What led me to believe it’s the usual suspects (i.e. hyperparameters) is after I checked for NaNs either in the RBN module or just the loss. It turned out that the number of batchs it goes varied with the hyperparameters. Also, printing the weight magnitudes (just `print([(n,p.abs().max().item()) for n,p in learn.model.named_parameters])`

after each minibatch had suspicious results.)

That’s exciting! I think this is the first successful training of rbn with skipping!

This should replace nn.BatchNorm2d after it is done.

How would we adapt this to work in place of BatchNorm1d/3d?

If you change the shapes to be 3d or 5d, and adjust taking mean and var over dimensions `0, 2`

or `0, 2, 3, 4`

, it’ll do the right thing.
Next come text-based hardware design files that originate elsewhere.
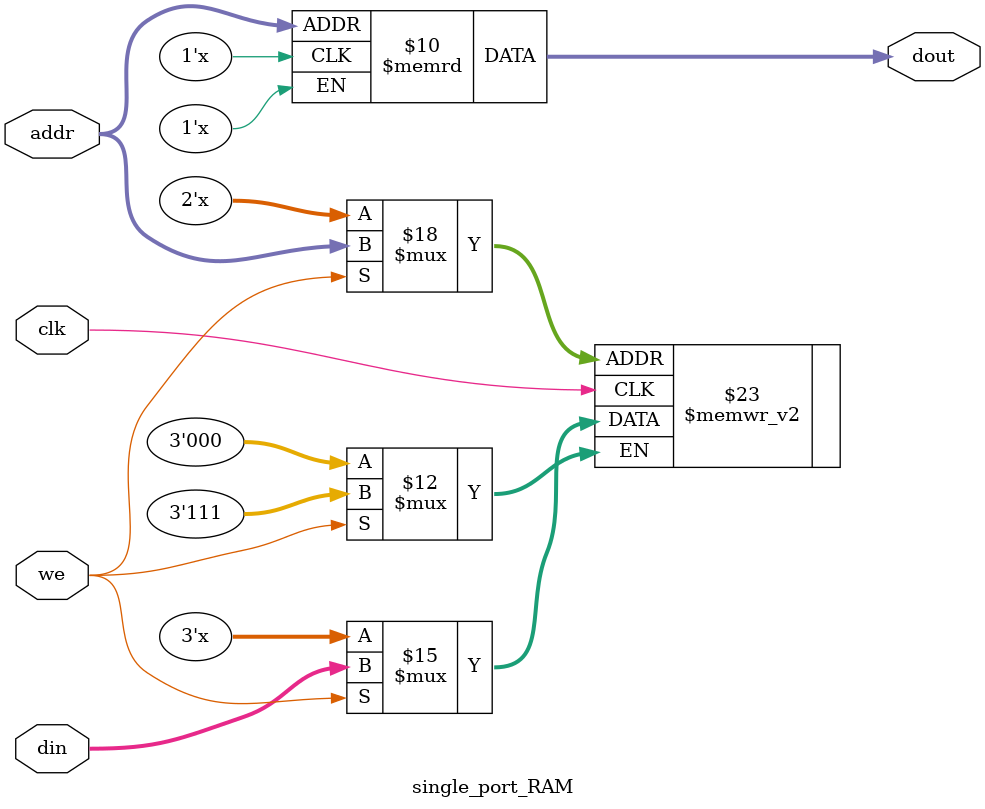
<source format=v>

module single_port_RAM
#(
	parameter addr_width = 2,
				 data_width = 3
)
(
	input wire clk,
	input wire we,
	input wire [addr_width-1:0] addr,
	input wire [data_width-1:0] din,
	output wire [data_width-1:0] dout
);

reg [data_width-1:0] ram_single_port[2**addr_width-1:0];

always @(posedge clk)
begin
	if (we == 1) // write data to address 'addr'
		ram_single_port[addr] = din;
end

// read data from address 'addr'
assign dout = ram_single_port[addr];

endmodule 
</source>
Fun fact: BatchNorm in PyTorch reduces to the “BatchNorm1d” case internally.

HI,I run the code from beginning of lesson 11…However , the error is raised,The only thing that I change is :

```
tensor(0.) to torch.tensor(0.)
```

The code :

```
class RunningBatchNorm(nn.Module):
def __init__(self, nf, mom=0.1, eps=1e-5):
super().__init__()
self.mom,self.eps = mom,eps
self.mults = nn.Parameter(torch.ones (nf,1,1))
self.adds = nn.Parameter(torch.zeros(nf,1,1))
self.register_buffer('sums', torch.zeros(1,nf,1,1))
self.register_buffer('sqrs', torch.zeros(1,nf,1,1))
self.register_buffer('count', torch.tensor(0.))
self.register_buffer('factor', torch.tensor(0.))
self.register_buffer('offset', torch.tensor(0.))
self.batch = 0
def update_stats(self, x):
bs,nc,*_ = x.shape
self.sums.detach_()
self.sqrs.detach_()
dims = (0,2,3)
s = x.sum(dims, keepdim=True)
ss = (x*x).sum(dims, keepdim=True)
c = s.new_tensor(x.numel()/nc)
mom1 = s.new_tensor(1 - (1-self.mom)/math.sqrt(bs-1))
self.sums.lerp_(s, mom1)
self.sqrs.lerp_(ss,mom1)
self.count.lerp_(c, mom1)
self.batch += bs
means = self.sums/self.count
varns = (self.sqrs/self.count).sub_(means*means)
if bool(self.batch<20):
varns.clamp_min_(0.01)
self.factor = self.mults/(varns+self.eps).sqrt()
self.offset = self.adds-means*self.factor
def forward(self, x):
if self.training:
self.update_stats(x)
return x*self.factor+self.offset
```

The error message something like :

one of the variables needed for gradient computation has been modified by an inplace operation: [torch.cuda.FloatTensor []] is at version 6; expected version 5 instead…

I suspect this error happens is because of this operation

```
self.count.lerp_(c, mom1)
```

But I don’t really have whole concept of this ,please check and help…

Thanks in advance and have a great day !!!